Intervention de Béatrice Damian-Gaillard

Délégation aux droits des femmes et à l'égalité des chances entre les hommes et les femmes — Réunion du 3 février 2022 : 1ère réunion
Table ronde de chercheurs et de juristes sur la production de contenus pornographiques

Béatrice Damian-Gaillard, professeure à l'Université Rennes 1, chercheuse à Arènes (laboratoire CNRS) :

Merci beaucoup pour vos deux interventions. J'ai appris beaucoup.

Vous dites que les associations féministes travaillent sur le terrain. En tant que chercheurs en sciences sociales, nous le faisons nous aussi. Mon terrain a duré trois ou quatre ans.

Les associations sont des entrepreneurs de cause. Elles cherchent à peser sur le débat public et le cadrage d'un problème public. En fonction du cadrage qu'elles imposent, elles vont faire remonter les paroles qui sont en adéquation avec leur vision. Les personnes se tournant vers des associations se dirigent vers celles qui sont en adéquation avec leur situation et leur cadrage. Les associations entendues il y a deux semaines étaient toutes abolitionnistes. Elles ne font donc remonter qu'un seul type de parole. Les personnes vivant la pornographie d'une manière non conforme à la parole de ces associations ne se tourneront pas vers celles-ci.

En tant que chercheurs, nous allons sur tous les terrains. J'ai par exemple évoqué les « Phoenix », ces acteurs économiques borderline sur de nombreux points. Dans ce cas, nous disposons du cadre juridique pour lutter contre ces infractions et ces violences. C'est beaucoup plus complexe pour d'autres acteurs. C'est marqué socialement. Il existe des travaux en sociologie sur les escort girls et les escort boys sortant de grandes universités américaines et qui, pour des raisons politiques ou sociales, vont davantage s'engager dans des activités prostitutionnelles. Certains le vivent très bien, sans misérabilisme ni violences.

Les chercheurs travaillent sur tous les terrains. Nous avons la chance de pouvoir enquêter et entrer partout.

Pour moi, les violences et infractions à la loi existent. Il me semble que les cadres juridiques sont là. Il faut une volonté politique de les appliquer, pour lutter contre ces violences.
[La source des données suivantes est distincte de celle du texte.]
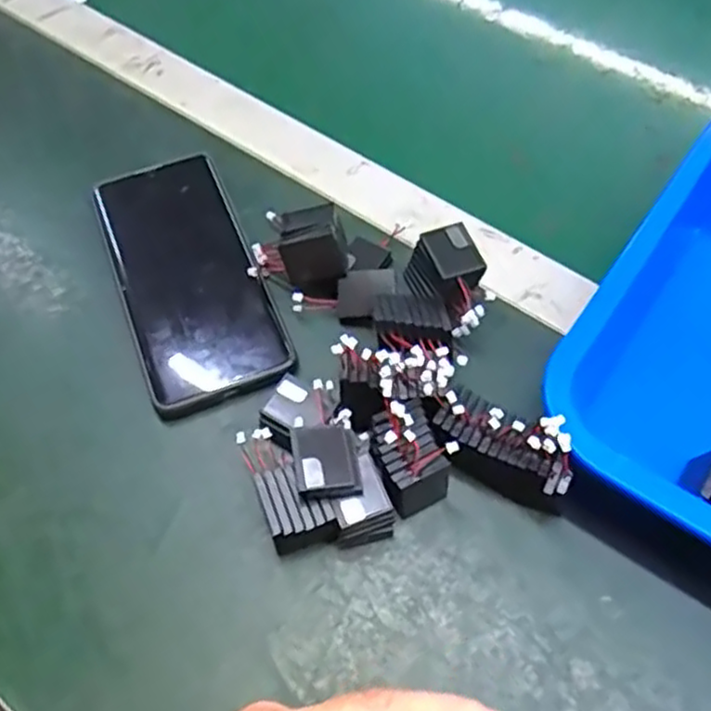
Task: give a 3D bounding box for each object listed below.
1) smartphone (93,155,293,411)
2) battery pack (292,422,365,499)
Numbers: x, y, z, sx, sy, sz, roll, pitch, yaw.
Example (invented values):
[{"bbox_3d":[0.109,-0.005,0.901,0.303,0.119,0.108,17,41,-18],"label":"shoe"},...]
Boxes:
[{"bbox_3d":[-0.095,-0.045,0.409,0.074,0.015,0.161,-20,60,-10],"label":"smartphone"},{"bbox_3d":[-0.013,0.047,0.325,0.028,0.011,0.034,-8,59,-3],"label":"battery pack"}]

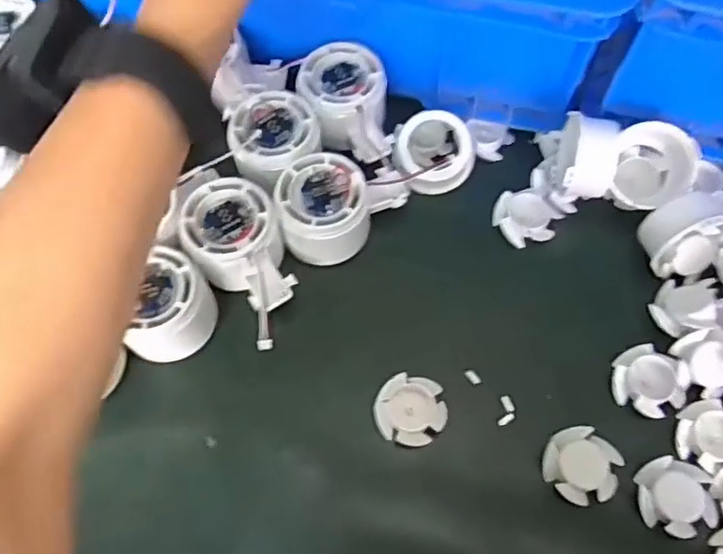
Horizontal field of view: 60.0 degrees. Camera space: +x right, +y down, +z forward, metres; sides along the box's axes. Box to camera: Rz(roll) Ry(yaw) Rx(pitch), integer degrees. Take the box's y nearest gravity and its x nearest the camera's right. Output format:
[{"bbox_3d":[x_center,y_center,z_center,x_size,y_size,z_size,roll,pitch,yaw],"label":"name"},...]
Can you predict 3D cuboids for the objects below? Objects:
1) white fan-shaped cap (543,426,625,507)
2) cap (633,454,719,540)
[{"bbox_3d":[0.124,0.106,0.353,0.039,0.012,0.040,-1,66,2],"label":"white fan-shaped cap"},{"bbox_3d":[0.175,0.121,0.347,0.039,0.008,0.041,-1,66,2],"label":"cap"}]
Enfin, je reviendrai sur votre dernier point concernant les constructions de l'enfant, la socialisation et les images violentes. Des travaux en sociologie des médias, ne portant absolument pas sur la pornographie, ont montré dès les années 1940 ou 1950 que les contextes de réception jouent beaucoup sur l'appropriation des messages médiatiques et des usages, et donc sur la place parmi les pairs. L'éducation est très importante. L'enquête d'Arthur Vuattoux et Yaëlle Amsellem-Mainguy, évoquée plus tôt, montre que selon les appartenances sociales et la manière dont sera regardé un contenu, à partir de quelle interrogation il sera cherché, les publics ne le percevront pas du tout de la même manière. La possibilité d'en discuter ou non avec les parents ou avec un groupe de pairs est elle aussi importante dans la perception. Dans ce contexte, l'éducation aux médias est très importante. Son contexte est à étudier. Il ne faut pas uniquement aborder les actes et la biologie. Vous le savez, parler de sexualité à l'école est extrêmement compliqué. Des parents ou des enseignants peuvent faire preuve de résistance. Nous avons bien vu les récentes tentatives visant à évoquer les questions d'identité de genre, par exemple. Lorsque nous dispensons ces cours à nos étudiants, ils regrettent de ne pas avoir abordé ces questions plus tôt, dès le primaire ou le collège. Nous leur parlons de pornographie, de ses usages et de ses questionnements et de la question de la sexualité. Ils nous répondent tous qu'ils n'ont jamais été accompagnés sur ces questions et qu'ils ont toujours été traités comme des victimes. Ils ont pourtant beaucoup à dire.

Nous savons qu'il existe des résistances dans les institutions.